There's one thing almost everyone can agree on when it comes to President-elect Donald Trump and it's that he isn't afraid to ask for what he wants. Trump is now reportedly asking for security clearances for his children, which begs the question: Who can actually get a security clearance, and is Trump's request even feasible? On Monday, CBS News reported that the Trump transition team had reportedly inquired with the White House about the security clearances for the three elder Trump children, all of whom were essential advisors throughout his campaign. There are nepotism clauses that prevent Trump from appointing his children, Ivanka, Donald Jr., or Eric, to a position in his administration, but apparently he wants them in on as much information as possible. (The real question is, does he want 10-year-old Barron to help him do his national security homework, too?)

To get a clearance, individuals have to go through a questionnaire called the Standard Form 86, Questionnaire for National Security Positions (along with a bunch of other forms, no doubt) and a background check. But again, applicants also have to be employees of the State Department. Trump's children will not be. In fact, there is word they will take over running the Trump Foundation and the family's various business interests.

That alone is a call for some checks and balances when it comes to conflicts of interest. They should first pass the sniff test on that regard before they get access to any binders of information about the United States' dealings abroad.
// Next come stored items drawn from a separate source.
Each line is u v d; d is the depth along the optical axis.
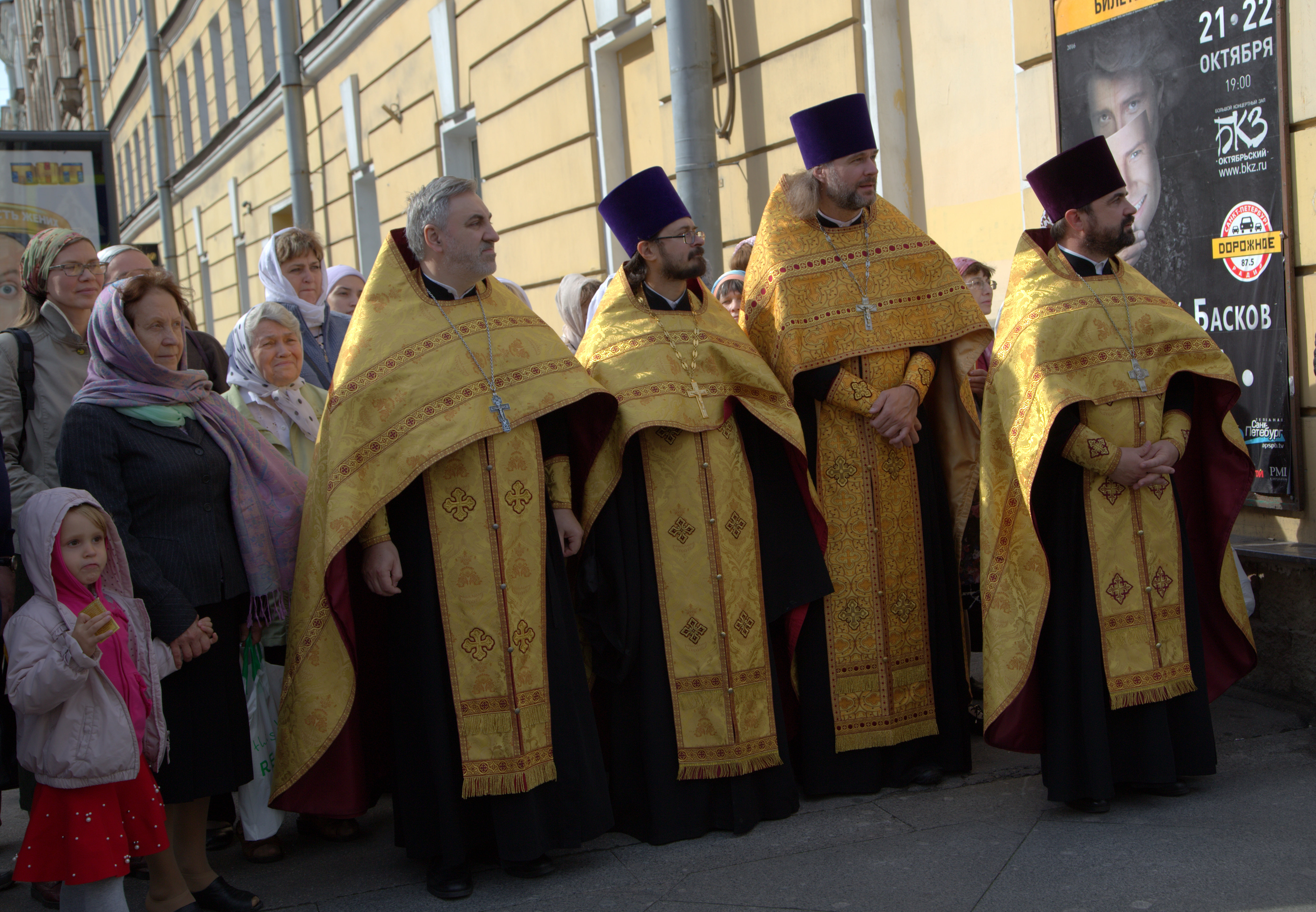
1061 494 3.53
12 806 4.21
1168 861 3.04
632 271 3.72
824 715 3.76
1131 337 3.54
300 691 3.26
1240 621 3.74
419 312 3.36
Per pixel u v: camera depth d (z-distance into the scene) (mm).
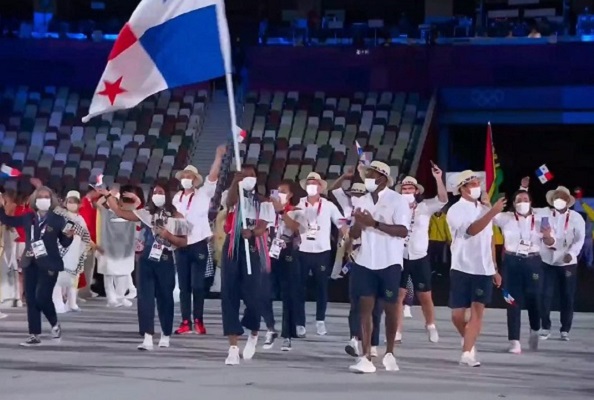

Technically, the children would have to be named national security advisors, since the Department of State administers them to get them clearance, but when Trump is inaugurated and takes his seat in the Oval Office, he can request they go through the process himself. This should make even the most fervent Trump supporter go, "errrr, what," if only because Trump raged for an entire election cycle about Democratic presidential candidate Hillary Clinton's misuse of a private server while serving as Secretary of State and clutched his proverbial pearls about the sanctity of classified information. Now we want non-politicians with no experience looking at top secret information? It's worth considering.

It's great that Trump has so much respect for his children that he has allowed them to be a vital part of his winning the presidential election, but if they aren't technically working in the State Department, there is no reason they should be allowed access to classified or confidential information.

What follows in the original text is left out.